Passage for review

★ ★ ★

Effects of amplitude and frequency of synthetic jet on the characteristics of induced jet are investigated. To estimate effects of the parameters, flow inside the synthetic jet cavity and orifice and the outer flow is simultaneously simulated using large-eddy simulation (LES). Comparison of the present LES result with the experimental data shows that three-dimensional LES of the flow inside the cavity is essential for accurate estimation of the velocity and velocity fluctuation of the synthetic jet. Comparison of the present results under various flow conditions shows that amplitude and frequency can control profiles of time-averaged vertical velocity and fluctuation of the vertical velocity as well as damping rate of the induced velocity and fluctuation.
In recent years, active flow control using microdevices receives people’s attention. One type of such flow control devices is called “synthetic jet,” which consists of an orifice connected to a cavity, the bottom of which oscillates with small amplitude, produces weak and periodic flow from the orifice . Reference  reported that flow separation over a wing can be controlled by inducing weak and periodic flow from its orifice exit. One of the advantages of the synthetic jet over conventional flow control devises is active flow control capability because it can control the induced flow electrically. Another advantage of the synthetic jet is its light weight and compactness as it does not require any air-supplier system. Due to these advantages, synthetic jet is considered to be suitable to various kinds of aircrafts, especially to unmanned air vehicles, micro-air vehicles, and rotorcrafts.
To date, applications of the synthetic jet, however, is limited to control of low-speed flows over a small object (i.e., low Reynolds number flow). The main reason for the limitation is that flow mechanism of the synthetic jet is not well understood, and therefore how to optimize the design parameters, such as amplitude, frequency, and depth of the cavity, is not well known. To make this technology feasible, it is important to understand the flow control mechanism of the synthetic jet and effects of the design parameters.
Actually, many researchers studied characteristics of the flow induced by the synthetic jet [1–5]. Pioneering work was done by Smith and Glezer . They have experimentally studied the characteristics such as velocity distributions, power spectra of the streamwise velocity, and behavior of the vortices (based on Schlieren images). One of the features they found was that vortices created at the orifice exit induce time-averaged vertical velocity that is similar to that of steady turbulent jets. They also demonstrated capability of a simple synthetic jet with high aspect ratio orifice for thrust vectoring.
Kral et al.  carried out the computation and compared the results with those of Smith and Glezer  and found that Reynolds-averaged Navier-Stokes (RANS) computation by using synthetic jet model based on top-hat type velocity boundary condition agrees with the experiment in terms of the time-averaged vertical velocity distribution of the induced jet. They also found that the data based on RANS computation do not agree well with the experimental data in terms of vertical velocity fluctuation.
Two years after the publication of the work of Kral et al., Rizzetta et al.  investigated synthetic jet flowfield with the direct simulation of Navier-stokes equations. They discussed the effects of the Reynolds number of the jet and depth of the cavity on the characteristics of the jet using two-dimensional computation. However, the effect of Reynolds number is not observed in their computation results because they use the two-dimensional computation. They demonstrated one three-dimensional unsteady computation, but the result does not agree with the data of the experiments qualitatively in terms of both time-averaged velocity profiles and fluctuating velocity profiles. The reason for this discrepancy may be that the induced jet is modeled by a boundary condition given at the orifice exit without solving flow inside the cavity.

★ ★ ★

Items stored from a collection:
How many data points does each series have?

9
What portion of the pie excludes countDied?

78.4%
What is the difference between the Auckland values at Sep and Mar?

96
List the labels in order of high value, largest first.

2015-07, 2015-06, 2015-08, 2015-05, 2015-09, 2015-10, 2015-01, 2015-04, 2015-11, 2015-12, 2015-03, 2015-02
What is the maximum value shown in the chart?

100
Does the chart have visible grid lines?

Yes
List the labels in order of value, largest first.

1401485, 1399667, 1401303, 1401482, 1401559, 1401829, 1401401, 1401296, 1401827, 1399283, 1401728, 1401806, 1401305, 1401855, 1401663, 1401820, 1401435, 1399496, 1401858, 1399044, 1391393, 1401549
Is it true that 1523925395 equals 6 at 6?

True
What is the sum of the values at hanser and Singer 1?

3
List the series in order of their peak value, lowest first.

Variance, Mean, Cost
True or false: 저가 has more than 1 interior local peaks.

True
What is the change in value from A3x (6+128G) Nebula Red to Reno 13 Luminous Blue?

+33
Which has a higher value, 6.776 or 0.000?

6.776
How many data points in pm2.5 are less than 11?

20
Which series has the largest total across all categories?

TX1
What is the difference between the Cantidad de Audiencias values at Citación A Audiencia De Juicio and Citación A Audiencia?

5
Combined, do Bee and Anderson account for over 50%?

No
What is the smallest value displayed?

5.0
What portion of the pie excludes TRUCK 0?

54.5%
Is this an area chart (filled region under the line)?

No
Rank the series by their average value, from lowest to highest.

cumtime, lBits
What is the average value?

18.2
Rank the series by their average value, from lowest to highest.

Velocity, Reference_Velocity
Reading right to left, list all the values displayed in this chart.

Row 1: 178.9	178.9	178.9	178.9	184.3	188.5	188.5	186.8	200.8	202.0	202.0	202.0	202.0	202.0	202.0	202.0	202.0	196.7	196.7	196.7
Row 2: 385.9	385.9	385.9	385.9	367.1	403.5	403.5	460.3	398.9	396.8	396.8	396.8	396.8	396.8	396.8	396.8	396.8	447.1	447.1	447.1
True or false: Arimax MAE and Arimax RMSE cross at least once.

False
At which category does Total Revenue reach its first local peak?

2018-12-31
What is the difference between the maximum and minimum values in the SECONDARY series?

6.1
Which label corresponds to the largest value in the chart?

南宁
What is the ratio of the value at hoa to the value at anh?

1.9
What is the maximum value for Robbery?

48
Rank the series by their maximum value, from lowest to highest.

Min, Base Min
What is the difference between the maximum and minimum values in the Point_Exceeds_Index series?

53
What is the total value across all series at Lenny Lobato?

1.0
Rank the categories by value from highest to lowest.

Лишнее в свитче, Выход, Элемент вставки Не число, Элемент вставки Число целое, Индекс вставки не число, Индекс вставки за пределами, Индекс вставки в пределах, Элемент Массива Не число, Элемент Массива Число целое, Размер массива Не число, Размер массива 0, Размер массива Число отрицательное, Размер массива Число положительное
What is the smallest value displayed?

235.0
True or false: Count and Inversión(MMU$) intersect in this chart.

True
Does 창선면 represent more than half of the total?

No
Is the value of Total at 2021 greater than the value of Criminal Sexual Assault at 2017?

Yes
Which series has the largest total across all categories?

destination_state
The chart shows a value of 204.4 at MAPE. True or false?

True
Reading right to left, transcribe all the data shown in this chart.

★ ★ ★

Requirement A
According to the synthetic jet passage, why have applications of the synthetic jet been limited to low-speed flows over small objects?
Requirement B
Return the part of the synthetic jet passage that runs from "Actually, many researchers" up to and including "for thrust vectoring.", word for word.

Exercise response A
The flow mechanism of the synthetic jet is not well understood. As a result, it is not well known how to optimize design parameters such as amplitude, frequency, and cavity depth.

Exercise response B
Actually, many researchers studied characteristics of the flow induced by the synthetic jet [1–5]. Pioneering work was done by Smith and Glezer . They have experimentally studied the characteristics such as velocity distributions, power spectra of the streamwise velocity, and behavior of the vortices (based on Schlieren images). One of the features they found was that vortices created at the orifice exit induce time-averaged vertical velocity that is similar to that of steady turbulent jets. They also demonstrated capability of a simple synthetic jet with high aspect ratio orifice for thrust vectoring.